Finding Diamonds in Minecraft With ROCCA
To demonstrate ROCCA’s learning and problem-solving capabilities, SingularityNET and TrueAGI created a Minecraft world that comprises a house filled with diamonds and a key. Then, it deployed the agent onto it.
ROCCA’s objective was to retrieve the key, located somewhere in the vicinity of the house, and then unlock the door of the house. Upon unlocking the door, the agent is able to collect a diamond and receive a reward.
The aim of the experiment was to make ROCCA learn from interacting with the Minecraft environment and collect as many diamonds as possible.

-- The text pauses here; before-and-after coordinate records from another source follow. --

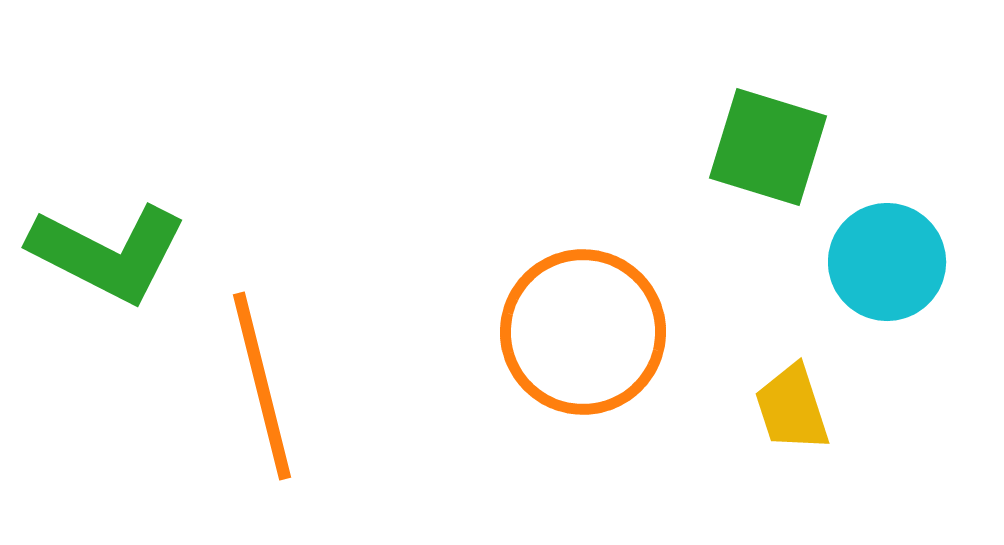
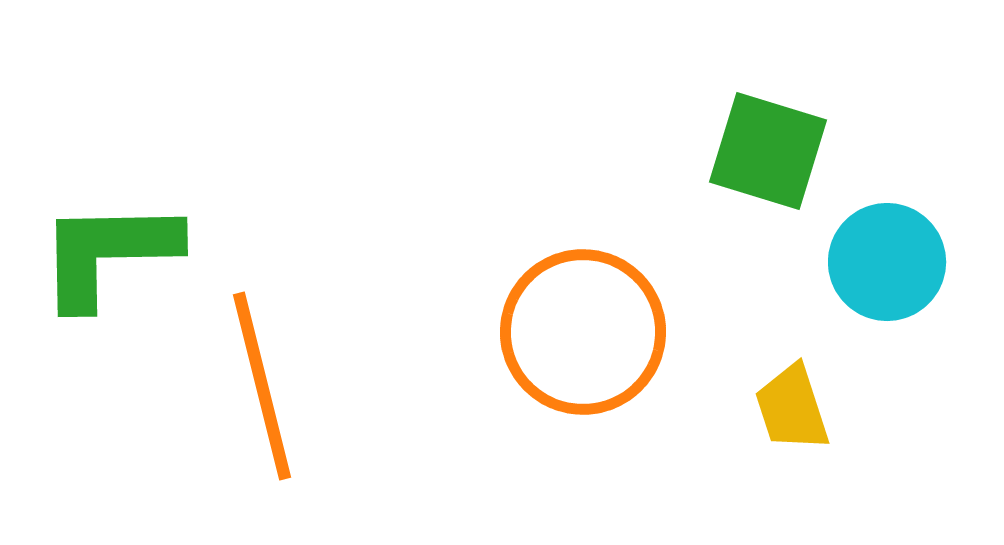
green square: moved 4 px down
green L-shape: rotated 152 degrees clockwise
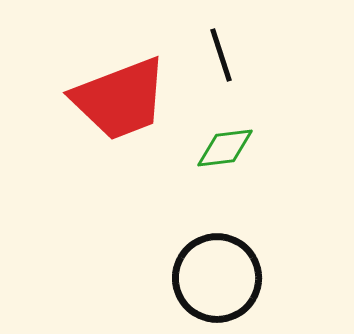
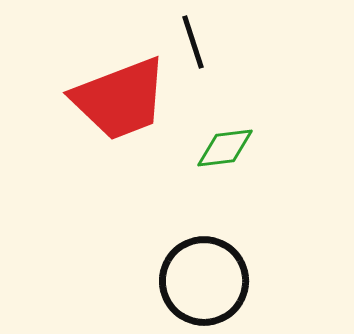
black line: moved 28 px left, 13 px up
black circle: moved 13 px left, 3 px down
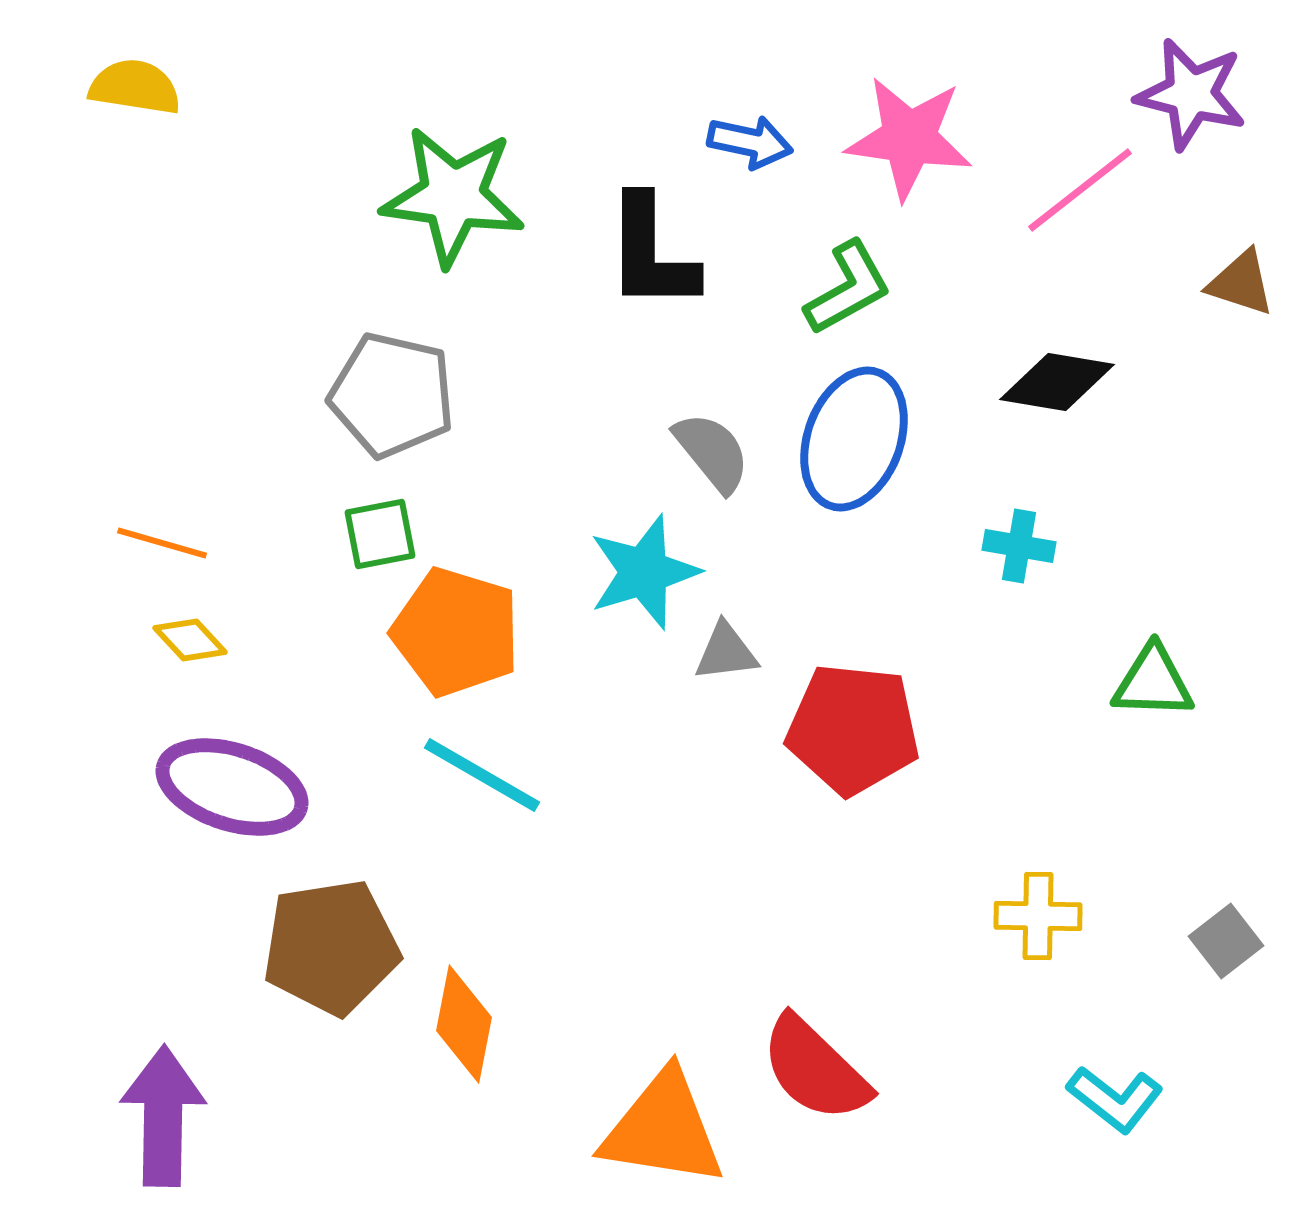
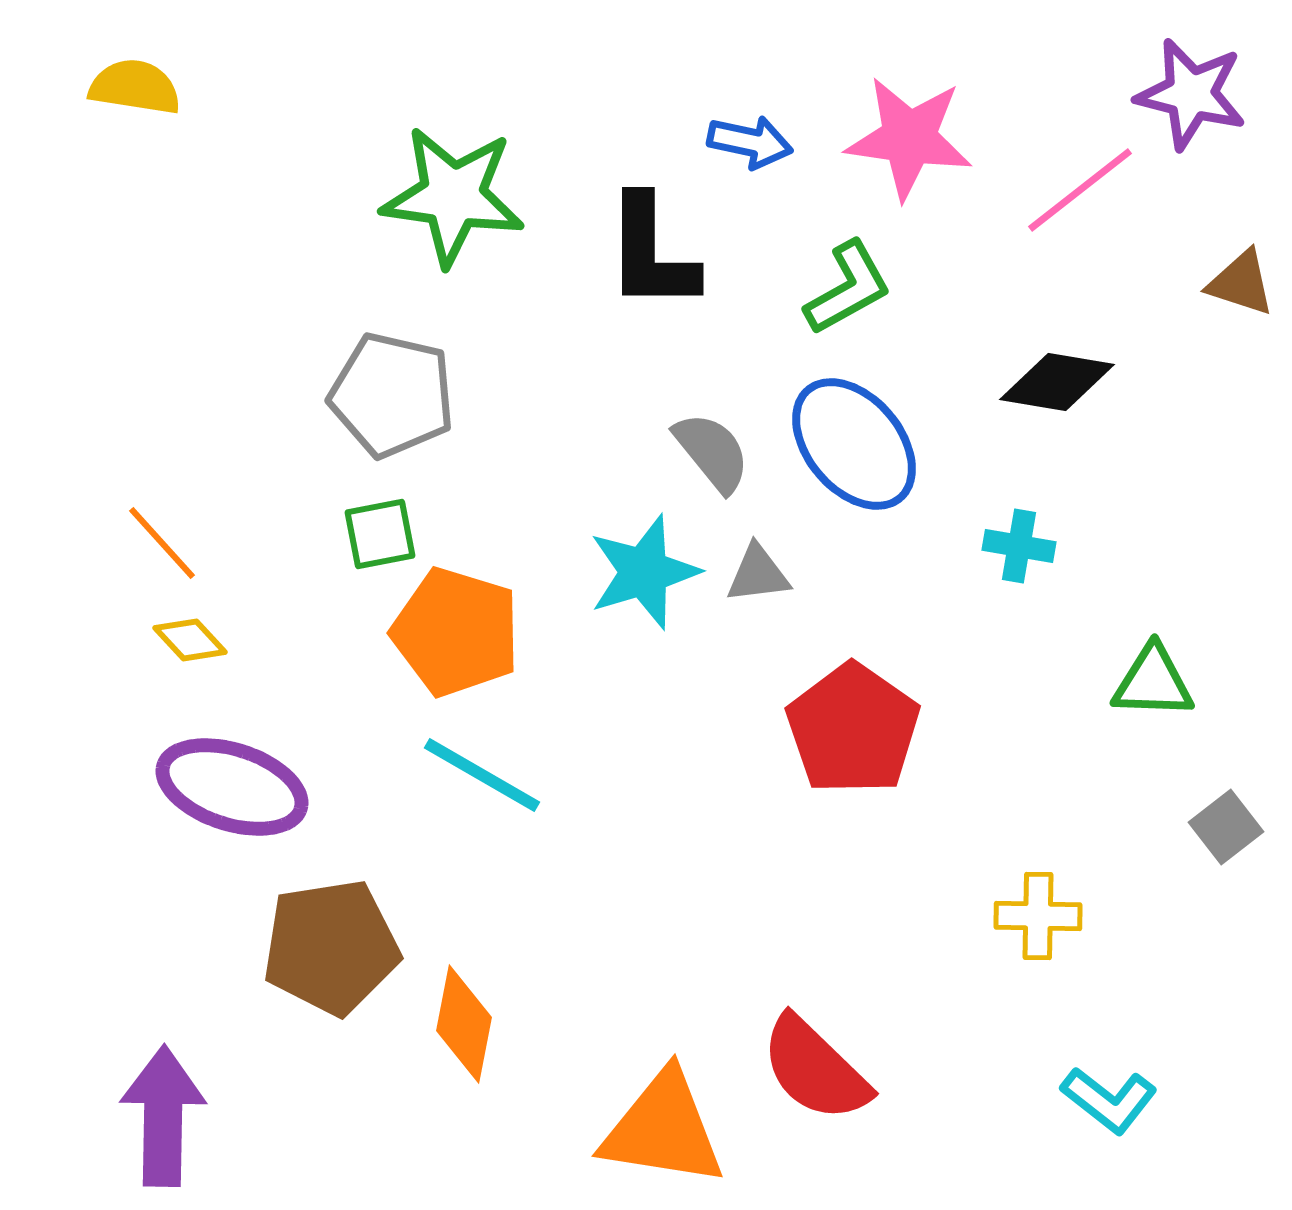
blue ellipse: moved 5 px down; rotated 60 degrees counterclockwise
orange line: rotated 32 degrees clockwise
gray triangle: moved 32 px right, 78 px up
red pentagon: rotated 29 degrees clockwise
gray square: moved 114 px up
cyan L-shape: moved 6 px left, 1 px down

The experiment consisted of two iterations of training lasting fifty control cycles each, interleaved by a learning phase of a few hours. During the first iteration, no learning is taking place as the agent has no prior knowledge. The agent randomly explores the environment.
Afterwards, it enters a learning phase, discovering cognitive schematics through the pattern mining and temporal reasoning process described above, subsequently leading the agent to more frequently achieve its goal during the next training phase.
During this experiment, ROCCA was able to perform multiple random actions, evaluating their outcomes, and storing everything it perceived from the environment in the Atomspace. Then, it was able to find patterns within the data it had collected about the world, and combined it with reasoning to construct plans to reach its goal.
Finally, the agent was able to implement the plans it constructed to successfully find diamonds within the world. Simultaneously, it continues to explore the environment and gather data, further improving and optimizing its action plans.
Want to see ROCCA in action? Try Vereya, our custom Minecraft mod used to study neural-symbolic agents. Download Vereya from Github 🡥
AI Can Help Us Solve Problems Without Supervision
ROCCA demonstrates how the OpenCog Hyperon framework can be used to control artificial intelligence agents in uncertain environments, allowing them to learn about the context and identify patterns to construct action plans and successfully achieve specific goals.
Moreover, this agent is able to perform reasoning and inference processes, from learning to planning, to executing those plans. This grants them full independence as soon as they are deployed.
Even in its exploratory stages, ROCCA has the potential to foster greater capabilities for meta-learning and self-improvement of AI-powered systems, which is a significant limitation of current LLMs.
We are confident that this is only the beginning and that, based on the foundations ROCCA is laying, artificial intelligence systems will continue to become more effective, efficient, and independent at solving real-world problems.